PROVIDED DATA section start
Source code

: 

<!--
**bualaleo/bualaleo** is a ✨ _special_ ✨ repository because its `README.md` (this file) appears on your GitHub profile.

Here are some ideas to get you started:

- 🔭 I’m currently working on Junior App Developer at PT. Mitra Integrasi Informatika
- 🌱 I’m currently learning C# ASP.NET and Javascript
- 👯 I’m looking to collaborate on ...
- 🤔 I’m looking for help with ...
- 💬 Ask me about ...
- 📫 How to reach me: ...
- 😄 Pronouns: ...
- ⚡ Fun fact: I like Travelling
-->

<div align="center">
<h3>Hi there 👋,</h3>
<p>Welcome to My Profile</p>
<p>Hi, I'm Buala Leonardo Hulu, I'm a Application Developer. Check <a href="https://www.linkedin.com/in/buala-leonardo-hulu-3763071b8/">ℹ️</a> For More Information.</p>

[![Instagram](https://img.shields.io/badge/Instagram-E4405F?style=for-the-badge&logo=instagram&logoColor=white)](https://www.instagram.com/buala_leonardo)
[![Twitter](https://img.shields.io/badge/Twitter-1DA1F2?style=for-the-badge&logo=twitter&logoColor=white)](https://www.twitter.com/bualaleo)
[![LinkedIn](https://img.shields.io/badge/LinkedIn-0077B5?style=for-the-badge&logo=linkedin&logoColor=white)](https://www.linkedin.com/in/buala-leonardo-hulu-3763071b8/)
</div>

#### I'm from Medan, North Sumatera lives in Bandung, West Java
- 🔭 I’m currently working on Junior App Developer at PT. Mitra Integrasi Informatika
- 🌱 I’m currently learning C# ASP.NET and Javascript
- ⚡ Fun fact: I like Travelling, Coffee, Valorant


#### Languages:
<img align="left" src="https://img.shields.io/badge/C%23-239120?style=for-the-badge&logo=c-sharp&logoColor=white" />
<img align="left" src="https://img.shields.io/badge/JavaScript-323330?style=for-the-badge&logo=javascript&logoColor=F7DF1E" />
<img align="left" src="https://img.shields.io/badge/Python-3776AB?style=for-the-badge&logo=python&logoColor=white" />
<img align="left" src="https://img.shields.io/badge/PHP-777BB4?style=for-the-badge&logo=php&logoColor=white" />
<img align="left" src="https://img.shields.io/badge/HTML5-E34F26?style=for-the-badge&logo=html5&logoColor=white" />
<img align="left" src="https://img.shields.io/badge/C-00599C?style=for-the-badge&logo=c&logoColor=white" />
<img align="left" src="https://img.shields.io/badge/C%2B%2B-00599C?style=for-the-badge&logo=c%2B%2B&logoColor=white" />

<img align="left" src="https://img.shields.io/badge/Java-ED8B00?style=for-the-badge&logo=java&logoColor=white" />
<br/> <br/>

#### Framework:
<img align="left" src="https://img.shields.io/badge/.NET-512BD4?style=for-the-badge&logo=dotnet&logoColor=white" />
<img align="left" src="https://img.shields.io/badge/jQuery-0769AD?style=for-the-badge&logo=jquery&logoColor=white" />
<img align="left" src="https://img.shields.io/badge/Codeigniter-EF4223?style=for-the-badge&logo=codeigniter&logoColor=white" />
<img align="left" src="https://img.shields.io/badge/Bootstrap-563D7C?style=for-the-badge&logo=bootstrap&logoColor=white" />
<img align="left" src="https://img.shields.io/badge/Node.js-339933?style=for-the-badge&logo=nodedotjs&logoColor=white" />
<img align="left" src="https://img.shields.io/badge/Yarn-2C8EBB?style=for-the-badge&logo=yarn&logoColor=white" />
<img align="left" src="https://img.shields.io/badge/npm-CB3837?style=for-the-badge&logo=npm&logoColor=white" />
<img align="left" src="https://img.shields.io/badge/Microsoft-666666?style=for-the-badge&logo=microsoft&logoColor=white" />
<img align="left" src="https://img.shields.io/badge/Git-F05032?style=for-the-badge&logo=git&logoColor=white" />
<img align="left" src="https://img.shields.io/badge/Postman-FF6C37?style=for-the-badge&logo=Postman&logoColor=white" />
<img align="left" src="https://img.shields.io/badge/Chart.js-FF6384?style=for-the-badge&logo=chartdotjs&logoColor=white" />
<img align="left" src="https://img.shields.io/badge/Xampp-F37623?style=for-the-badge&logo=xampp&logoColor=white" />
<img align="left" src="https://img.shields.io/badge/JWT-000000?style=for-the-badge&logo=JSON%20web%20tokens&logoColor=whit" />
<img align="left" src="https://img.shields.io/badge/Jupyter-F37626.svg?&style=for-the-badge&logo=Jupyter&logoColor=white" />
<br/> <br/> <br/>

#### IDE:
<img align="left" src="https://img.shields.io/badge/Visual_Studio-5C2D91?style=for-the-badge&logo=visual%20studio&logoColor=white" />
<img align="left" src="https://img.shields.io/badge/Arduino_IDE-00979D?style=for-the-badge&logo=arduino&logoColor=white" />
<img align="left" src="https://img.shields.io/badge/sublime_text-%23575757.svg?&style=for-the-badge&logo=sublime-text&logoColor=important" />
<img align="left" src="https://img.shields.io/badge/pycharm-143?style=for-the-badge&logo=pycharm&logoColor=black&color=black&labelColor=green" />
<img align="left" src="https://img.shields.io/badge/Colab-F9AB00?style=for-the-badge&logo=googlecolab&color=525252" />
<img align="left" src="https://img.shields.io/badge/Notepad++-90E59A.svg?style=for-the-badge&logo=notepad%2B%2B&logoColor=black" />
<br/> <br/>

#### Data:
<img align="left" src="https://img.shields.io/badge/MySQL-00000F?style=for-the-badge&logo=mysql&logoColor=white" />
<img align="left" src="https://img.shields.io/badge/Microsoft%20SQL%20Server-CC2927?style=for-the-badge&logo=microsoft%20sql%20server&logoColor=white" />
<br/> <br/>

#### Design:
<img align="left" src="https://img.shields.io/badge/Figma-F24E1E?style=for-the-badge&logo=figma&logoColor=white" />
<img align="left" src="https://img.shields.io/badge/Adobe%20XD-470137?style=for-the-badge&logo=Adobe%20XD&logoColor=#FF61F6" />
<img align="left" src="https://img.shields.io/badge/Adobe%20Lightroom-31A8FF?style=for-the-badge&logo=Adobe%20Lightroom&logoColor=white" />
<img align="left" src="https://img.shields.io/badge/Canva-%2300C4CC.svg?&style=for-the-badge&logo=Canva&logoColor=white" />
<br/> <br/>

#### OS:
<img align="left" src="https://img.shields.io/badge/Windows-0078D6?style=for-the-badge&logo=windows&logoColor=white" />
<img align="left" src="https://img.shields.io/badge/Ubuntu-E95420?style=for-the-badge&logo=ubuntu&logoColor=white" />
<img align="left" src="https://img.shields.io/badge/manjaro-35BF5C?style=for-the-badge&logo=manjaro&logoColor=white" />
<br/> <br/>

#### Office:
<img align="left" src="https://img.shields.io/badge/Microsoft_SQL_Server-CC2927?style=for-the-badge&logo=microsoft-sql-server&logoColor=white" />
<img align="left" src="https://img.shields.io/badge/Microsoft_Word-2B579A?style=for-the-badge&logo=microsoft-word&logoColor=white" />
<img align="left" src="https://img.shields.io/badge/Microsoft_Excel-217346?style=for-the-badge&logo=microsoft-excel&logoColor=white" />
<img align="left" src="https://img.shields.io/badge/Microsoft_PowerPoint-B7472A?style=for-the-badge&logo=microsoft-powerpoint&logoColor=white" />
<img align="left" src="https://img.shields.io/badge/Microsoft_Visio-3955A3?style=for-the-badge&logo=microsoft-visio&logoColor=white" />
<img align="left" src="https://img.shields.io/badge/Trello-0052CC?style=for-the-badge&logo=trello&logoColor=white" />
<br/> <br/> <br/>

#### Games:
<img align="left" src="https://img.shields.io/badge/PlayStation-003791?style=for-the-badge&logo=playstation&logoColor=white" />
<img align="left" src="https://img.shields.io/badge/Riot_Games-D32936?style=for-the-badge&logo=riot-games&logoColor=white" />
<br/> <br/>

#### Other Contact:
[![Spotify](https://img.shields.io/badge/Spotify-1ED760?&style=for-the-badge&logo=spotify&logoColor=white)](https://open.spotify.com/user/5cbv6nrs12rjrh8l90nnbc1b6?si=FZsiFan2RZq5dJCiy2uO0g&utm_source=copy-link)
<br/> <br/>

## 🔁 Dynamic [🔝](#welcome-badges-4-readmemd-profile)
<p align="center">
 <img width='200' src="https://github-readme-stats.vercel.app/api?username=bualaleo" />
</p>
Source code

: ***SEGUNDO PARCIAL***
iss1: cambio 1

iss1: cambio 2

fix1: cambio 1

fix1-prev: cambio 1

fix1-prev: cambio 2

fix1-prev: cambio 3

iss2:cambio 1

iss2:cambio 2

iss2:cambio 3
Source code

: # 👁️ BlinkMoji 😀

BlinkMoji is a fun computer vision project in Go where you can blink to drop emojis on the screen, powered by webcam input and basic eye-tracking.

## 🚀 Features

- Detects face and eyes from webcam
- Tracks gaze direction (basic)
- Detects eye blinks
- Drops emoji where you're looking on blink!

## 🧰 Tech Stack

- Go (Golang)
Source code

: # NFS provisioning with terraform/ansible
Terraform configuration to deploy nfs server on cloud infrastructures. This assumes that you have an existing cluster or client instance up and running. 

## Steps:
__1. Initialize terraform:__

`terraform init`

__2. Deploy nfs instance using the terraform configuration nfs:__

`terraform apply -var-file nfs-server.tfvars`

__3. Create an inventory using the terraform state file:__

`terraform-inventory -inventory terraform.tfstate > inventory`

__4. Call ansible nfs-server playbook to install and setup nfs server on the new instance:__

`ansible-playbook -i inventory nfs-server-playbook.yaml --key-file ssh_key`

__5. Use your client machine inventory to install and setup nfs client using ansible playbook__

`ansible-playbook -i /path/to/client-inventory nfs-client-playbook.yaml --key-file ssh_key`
PROVIDED DATA section end
PROBLEM DETAILS
Reproduce the lines of the material above verbatim, beginning with the line that contains "iss2:cambio 1" and continuing through the line that contains "-i inventory nfs-server-playbook.yaml".

YOUR RESPONSE
iss2:cambio 1

iss2:cambio 2

iss2:cambio 3
Source code

: # 👁️ BlinkMoji 😀

BlinkMoji is a fun computer vision project in Go where you can blink to drop emojis on the screen, powered by webcam input and basic eye-tracking.

## 🚀 Features

- Detects face and eyes from webcam
- Tracks gaze direction (basic)
- Detects eye blinks
- Drops emoji where you're looking on blink!

## 🧰 Tech Stack

- Go (Golang)
Source code

: # NFS provisioning with terraform/ansible
Terraform configuration to deploy nfs server on cloud infrastructures. This assumes that you have an existing cluster or client instance up and running. 

## Steps:
__1. Initialize terraform:__

`terraform init`

__2. Deploy nfs instance using the terraform configuration nfs:__

`terraform apply -var-file nfs-server.tfvars`

__3. Create an inventory using the terraform state file:__

`terraform-inventory -inventory terraform.tfstate > inventory`

__4. Call ansible nfs-server playbook to install and setup nfs server on the new instance:__

`ansible-playbook -i inventory nfs-server-playbook.yaml --key-file ssh_key`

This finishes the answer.